Analysts predict 2-3GW new wind build in the US this year, rising to 5-8GW next year. Even with the PTC in place, the market will fall well short of the 13GW built in 2012 as developers rushed to complete projects amid uncertainty over the future of the credit.
The sector is being buffeted by low power prices, competition from cheap natural gas and flat electricity demand. Utilities also advanced some of their wind purchase plans to take advantage of the PTC in case it disappeared. "That forward procurement naturally makes the next couple of years much smaller years," said Matt Kaplan, associate director at consultancy IHS Emerging Energy Research.
Developers are now actively touting wind projects to potential buyers, but they are still facing uncertainty over what "begin construction" means. How the government defines this will be critical, said David Burton, a partner at law firm Akin Gump.
Defining the beginning
The industry is hoping it will follow the rules laid out under the government's now-expired cash grant programme, he said, which required developers to spend at least 5% of the total cost of their project.
"If it is defined by reference to breaking ground and actual construction in the common sense of the word, it will mean the extension will be less valuable for the industry as there is little time between now and 31 December to obtain land, secure permits and negotiate construction contracts," said Burton.
The expectation is that the government will opt for the 5% model, added Burton, so he does not expect developers to hang back waiting for a ruling. "Right now if you're a developer, you're taking a gamble to go out, spend that 5% and place an order," he said.
"I think it's supported by some good reasoning, but it's still a gamble."
The slump in the market next year will hit many contractors, said Dan Shreve, Make Consulting's US-based partner. "I'm not anticipating any strong construction activity until the second half of the year at best," said Shreve. "And, given the small level of demand expected in 2013, it is going to be a difficult year for the construction crews."
On the turbine side, Shreve expects to see "a fairly substantial order blitz" in the second half of this year.
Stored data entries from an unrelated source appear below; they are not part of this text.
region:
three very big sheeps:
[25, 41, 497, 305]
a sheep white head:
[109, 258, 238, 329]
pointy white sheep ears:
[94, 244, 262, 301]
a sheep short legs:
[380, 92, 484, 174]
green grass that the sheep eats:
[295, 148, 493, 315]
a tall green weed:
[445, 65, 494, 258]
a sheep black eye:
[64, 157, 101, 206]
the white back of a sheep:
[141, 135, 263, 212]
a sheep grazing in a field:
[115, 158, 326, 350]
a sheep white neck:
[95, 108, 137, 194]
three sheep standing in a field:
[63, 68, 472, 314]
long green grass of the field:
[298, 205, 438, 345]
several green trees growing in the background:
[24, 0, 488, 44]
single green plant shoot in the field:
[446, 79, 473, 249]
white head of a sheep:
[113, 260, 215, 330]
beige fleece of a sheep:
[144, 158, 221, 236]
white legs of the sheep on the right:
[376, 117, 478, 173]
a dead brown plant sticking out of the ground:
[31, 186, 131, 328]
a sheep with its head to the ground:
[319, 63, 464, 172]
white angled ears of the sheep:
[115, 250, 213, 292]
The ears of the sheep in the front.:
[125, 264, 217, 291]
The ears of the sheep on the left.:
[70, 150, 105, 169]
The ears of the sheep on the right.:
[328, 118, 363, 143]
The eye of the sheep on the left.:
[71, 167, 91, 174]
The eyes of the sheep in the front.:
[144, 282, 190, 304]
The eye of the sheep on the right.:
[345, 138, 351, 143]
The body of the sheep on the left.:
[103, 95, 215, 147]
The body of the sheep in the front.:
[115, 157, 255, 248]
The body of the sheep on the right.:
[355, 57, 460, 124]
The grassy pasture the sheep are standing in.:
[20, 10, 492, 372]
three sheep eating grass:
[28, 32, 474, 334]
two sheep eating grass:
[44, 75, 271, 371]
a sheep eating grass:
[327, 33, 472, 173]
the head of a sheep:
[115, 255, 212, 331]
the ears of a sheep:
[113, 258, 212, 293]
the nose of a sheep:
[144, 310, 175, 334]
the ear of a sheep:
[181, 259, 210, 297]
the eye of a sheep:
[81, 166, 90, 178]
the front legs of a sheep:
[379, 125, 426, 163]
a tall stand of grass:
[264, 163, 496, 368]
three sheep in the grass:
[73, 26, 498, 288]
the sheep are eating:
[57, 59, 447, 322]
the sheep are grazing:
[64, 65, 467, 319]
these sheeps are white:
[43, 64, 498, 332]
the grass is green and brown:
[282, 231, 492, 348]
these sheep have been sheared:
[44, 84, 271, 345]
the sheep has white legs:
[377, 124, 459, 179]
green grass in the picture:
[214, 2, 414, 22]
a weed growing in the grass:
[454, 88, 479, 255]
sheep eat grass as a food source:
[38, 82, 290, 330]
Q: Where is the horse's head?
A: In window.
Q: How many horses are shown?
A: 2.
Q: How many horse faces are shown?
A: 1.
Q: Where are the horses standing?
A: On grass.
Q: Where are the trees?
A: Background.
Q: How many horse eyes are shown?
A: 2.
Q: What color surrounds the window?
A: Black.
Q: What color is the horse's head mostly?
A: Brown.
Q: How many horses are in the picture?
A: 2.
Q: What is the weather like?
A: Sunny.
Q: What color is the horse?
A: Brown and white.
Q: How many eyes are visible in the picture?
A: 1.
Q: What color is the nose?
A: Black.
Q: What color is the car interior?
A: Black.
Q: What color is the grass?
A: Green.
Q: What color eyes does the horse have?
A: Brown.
Until then turbine makers will need to manage their US-based workforce through a first-half lull so it is available when needed, said Grace.
Siemens Wind Power Americas CEO Mark Albenze said that as projects move forward and orders come in, "we will adjust our operations accordingly".
However, the extension is still only a short-term solution, said Albenze. A six-year phase out as proposed by the American Wind Energy Association late last year would provide manufacturers with the policy certainty they need to continue to reduce costs, he added. "The wind industry needs longer-term stability so that wind power can move gradually towards a subsidy-free future," said Albenze.